* Problem statement
Please reproduce, line for line, the stretch of the data from the line containing "Empfohlen für allgemeine Baumaschinen." through the line containing "überlegen ist", with both of those lines included.

▶

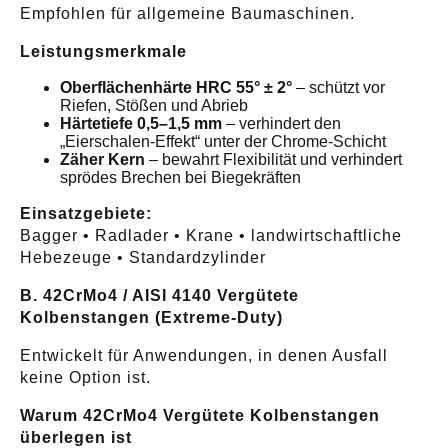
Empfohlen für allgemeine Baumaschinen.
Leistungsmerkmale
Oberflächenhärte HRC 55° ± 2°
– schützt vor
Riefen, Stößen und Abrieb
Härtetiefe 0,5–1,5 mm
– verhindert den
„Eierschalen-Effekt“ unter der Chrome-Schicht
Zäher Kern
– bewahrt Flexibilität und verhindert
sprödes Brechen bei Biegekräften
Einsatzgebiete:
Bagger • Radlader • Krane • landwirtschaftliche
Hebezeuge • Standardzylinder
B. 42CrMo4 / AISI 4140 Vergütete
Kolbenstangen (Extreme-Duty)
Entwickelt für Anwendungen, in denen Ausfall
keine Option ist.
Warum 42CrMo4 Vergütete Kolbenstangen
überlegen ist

◀
▶

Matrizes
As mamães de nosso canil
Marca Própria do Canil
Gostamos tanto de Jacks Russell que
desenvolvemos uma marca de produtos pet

◀

* Response to this task
Empfohlen für allgemeine Baumaschinen.
Leistungsmerkmale
Oberflächenhärte HRC 55° ± 2°
– schützt vor
Riefen, Stößen und Abrieb
Härtetiefe 0,5–1,5 mm
– verhindert den
„Eierschalen-Effekt“ unter der Chrome-Schicht
Zäher Kern
– bewahrt Flexibilität und verhindert
sprödes Brechen bei Biegekräften
Einsatzgebiete:
Bagger • Radlader • Krane • landwirtschaftliche
Hebezeuge • Standardzylinder
B. 42CrMo4 / AISI 4140 Vergütete
Kolbenstangen (Extreme-Duty)
Entwickelt für Anwendungen, in denen Ausfall
keine Option ist.
Warum 42CrMo4 Vergütete Kolbenstangen
überlegen ist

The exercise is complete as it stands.